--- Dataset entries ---
-.-.-

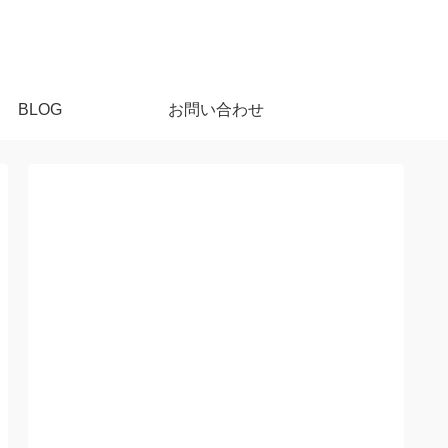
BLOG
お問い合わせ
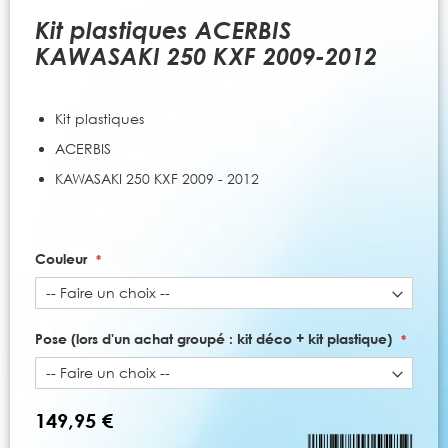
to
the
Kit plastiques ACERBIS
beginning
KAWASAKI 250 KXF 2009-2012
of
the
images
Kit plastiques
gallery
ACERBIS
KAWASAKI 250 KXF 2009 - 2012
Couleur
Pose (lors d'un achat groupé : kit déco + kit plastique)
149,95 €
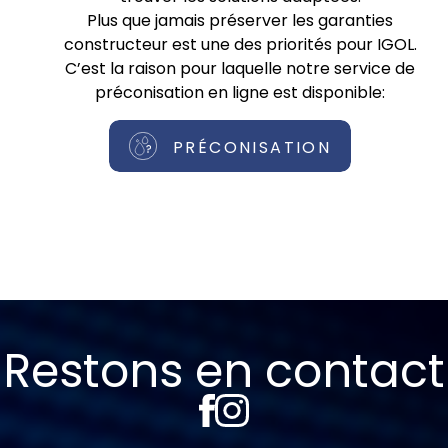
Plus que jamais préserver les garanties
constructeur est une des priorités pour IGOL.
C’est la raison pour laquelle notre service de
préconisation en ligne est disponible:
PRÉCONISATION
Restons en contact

-.-.-

Write every record out again exactly as written. Pictures don't belong in the copy.

--- Solution ---
BLOG
お問い合わせ
to
the
Kit plastiques ACERBIS
beginning
KAWASAKI 250 KXF 2009-2012
of
the
images
Kit plastiques
gallery
ACERBIS
KAWASAKI 250 KXF 2009 - 2012
Couleur
Pose (lors d'un achat groupé : kit déco + kit plastique)
149,95 €
Plus que jamais préserver les garanties
constructeur est une des priorités pour IGOL.
C’est la raison pour laquelle notre service de
préconisation en ligne est disponible:
PRÉCONISATION
Restons en contact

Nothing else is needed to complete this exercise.